How many articles have you read about how leaders of today start their day? Yes, it is crucial to have different routines throughout your day. Starting off your workday on the right foot with a few different habitual routines is definitely a proven way to set yourself up for success. What most people don’t think or talk about is a “leaving the office” routine. Some people have no more routine than every day they get in their car at 5:05pm. Some leave their offices tidy, some leave it in a haphazard mess.
Why This Routine is Important
Lynn Taylor, a national workplace expert is quoted, “How you end the day is critical, as it has much to do with how you start the next day. It’s half of the puzzle of being productive. Both pieces are like bookends that carry extra weight relative to what happens in between. They’re like first and last impressions that hold tremendous impact on your view of your work, attitude and productivity level. The end of your day sets the stage for tomorrow, and the start of your day sets the stage for today.” (Source)
Michael Kerr, an international business speaker and author, says another reason to have a leaving the office routine is that it, “has huge effect on the level of stress and happiness you carry home, which in turn can impact your health, your marriage and family life, your ability to sleep and your overall level of happiness.” (Source)
3 Things to Think About When Creating an Evening Routine
1. Review your schedule and to-do list for the next day.
This tip is especially helpful if you have projects that spill over into the following day. Whether you keep a physical or digital planner/calendar, update it accordingly. This is also a great time to help you see your day/week/month as a big picture. Notice what’s eating up most of your time. If it’s not your top priority, what can you delegate or what meetings can you miss/cancel in order to align your priorities with how you spend your time.
2. Tidy up your physical and digital space.
Before you groan at this tip, it really works. Study after study has found that a clean workspace helps our brains function at top levels and be more productive. You may need to acquire a paper sorter or figure out a way to organize things in a way where you can start off every morning with a relatively clean desk.
In terms of your digital space, make a daily check to ensure that your files are saved in an organized fashion. The other place where digital clutter ensues is our inboxes. Do your best to weed out your inbox of spam/promotions, reply to emails that take three minutes or less, and write a prioritized list of which emails need your urgent attention for the next day.

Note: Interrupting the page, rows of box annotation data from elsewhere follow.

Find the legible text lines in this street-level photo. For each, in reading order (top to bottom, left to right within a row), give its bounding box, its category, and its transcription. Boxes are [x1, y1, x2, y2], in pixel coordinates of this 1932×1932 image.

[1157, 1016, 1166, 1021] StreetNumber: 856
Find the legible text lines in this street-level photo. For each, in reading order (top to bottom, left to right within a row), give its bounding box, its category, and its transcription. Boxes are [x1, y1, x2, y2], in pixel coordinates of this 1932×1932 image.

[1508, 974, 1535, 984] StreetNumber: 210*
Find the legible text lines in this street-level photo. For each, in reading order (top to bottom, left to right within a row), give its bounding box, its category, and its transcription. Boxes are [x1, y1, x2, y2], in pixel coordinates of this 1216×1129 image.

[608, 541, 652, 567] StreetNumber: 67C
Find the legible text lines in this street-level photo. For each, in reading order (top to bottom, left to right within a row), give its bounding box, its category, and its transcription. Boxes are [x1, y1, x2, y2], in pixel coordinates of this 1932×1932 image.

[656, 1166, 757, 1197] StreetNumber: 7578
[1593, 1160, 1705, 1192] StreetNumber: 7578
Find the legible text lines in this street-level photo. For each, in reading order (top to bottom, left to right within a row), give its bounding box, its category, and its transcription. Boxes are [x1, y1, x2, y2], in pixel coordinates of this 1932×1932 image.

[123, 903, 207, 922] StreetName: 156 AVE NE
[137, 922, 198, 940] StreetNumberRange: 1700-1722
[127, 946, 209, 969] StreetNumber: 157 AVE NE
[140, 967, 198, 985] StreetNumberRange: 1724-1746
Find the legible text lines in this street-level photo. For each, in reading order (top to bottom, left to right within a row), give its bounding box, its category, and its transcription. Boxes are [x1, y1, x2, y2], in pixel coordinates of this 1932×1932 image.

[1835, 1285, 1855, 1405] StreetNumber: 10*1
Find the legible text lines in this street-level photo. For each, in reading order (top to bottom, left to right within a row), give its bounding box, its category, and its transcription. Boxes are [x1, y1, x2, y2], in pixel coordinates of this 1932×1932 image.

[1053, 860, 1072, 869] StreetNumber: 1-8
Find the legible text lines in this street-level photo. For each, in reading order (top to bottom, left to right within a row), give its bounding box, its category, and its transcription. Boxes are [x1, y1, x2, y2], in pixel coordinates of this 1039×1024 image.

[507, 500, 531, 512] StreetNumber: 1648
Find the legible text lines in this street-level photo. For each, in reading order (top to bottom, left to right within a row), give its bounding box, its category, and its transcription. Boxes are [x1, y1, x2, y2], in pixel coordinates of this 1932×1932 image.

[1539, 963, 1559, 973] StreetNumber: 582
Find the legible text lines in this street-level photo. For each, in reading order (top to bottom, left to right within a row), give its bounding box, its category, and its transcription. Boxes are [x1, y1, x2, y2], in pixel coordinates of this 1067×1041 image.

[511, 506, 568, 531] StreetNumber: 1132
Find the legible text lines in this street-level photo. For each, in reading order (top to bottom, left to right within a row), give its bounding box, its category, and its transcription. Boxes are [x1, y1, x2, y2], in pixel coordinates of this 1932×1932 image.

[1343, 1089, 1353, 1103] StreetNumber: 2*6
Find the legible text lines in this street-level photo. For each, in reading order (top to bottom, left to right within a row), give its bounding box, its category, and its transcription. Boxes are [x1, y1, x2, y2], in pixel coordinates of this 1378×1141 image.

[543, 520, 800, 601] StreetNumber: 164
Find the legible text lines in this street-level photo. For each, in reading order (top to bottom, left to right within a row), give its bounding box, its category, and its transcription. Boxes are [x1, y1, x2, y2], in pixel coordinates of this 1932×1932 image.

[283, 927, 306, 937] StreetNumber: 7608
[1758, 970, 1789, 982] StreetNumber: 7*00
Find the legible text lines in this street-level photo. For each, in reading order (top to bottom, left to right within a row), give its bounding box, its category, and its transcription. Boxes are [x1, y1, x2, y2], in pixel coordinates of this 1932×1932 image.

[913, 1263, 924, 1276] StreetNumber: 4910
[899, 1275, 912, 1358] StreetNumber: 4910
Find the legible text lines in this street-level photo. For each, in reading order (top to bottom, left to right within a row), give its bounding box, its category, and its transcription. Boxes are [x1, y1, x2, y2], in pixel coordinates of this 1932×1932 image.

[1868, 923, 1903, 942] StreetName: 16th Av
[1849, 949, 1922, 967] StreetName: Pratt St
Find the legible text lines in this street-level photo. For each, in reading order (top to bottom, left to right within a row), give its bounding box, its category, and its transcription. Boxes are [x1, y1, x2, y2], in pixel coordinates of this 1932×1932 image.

3. Leave on a positive note.
“Take note of something that went well, compliment a co-worker on an accomplishment, or drop a thank you note to a client, Woodward says.”
Whoever reports to you, try leaving them with an encouraging comment before you walk out the door. Taylor agrees. Workers always want to feel valued and like their work is making a difference in the long term.
The attitude in which you leave the office will eventually match your attitude in which you arrive. Leave with a smile, and you may be a happier person as you walk in the doors the next day.
When forming new habits and routines, it’s easy to get overwhelmed. Maybe you’ll stick firmly to the course for 3 days, but then get derailed and never return to it. Instead, pick one habit to start doing at the end of your workday. Make sure to prioritize that time in your schedule, even if it’s just 10 or 15 minutes. When you’ve done that small routine for at least 3 weeks and you feel comfortable, add another part of your leaving routine, adding extra time to your exit strategy. In no time, you’ll be arriving to work ready to tackle the day without the loose ends of yesterday lying all over your office distracting you.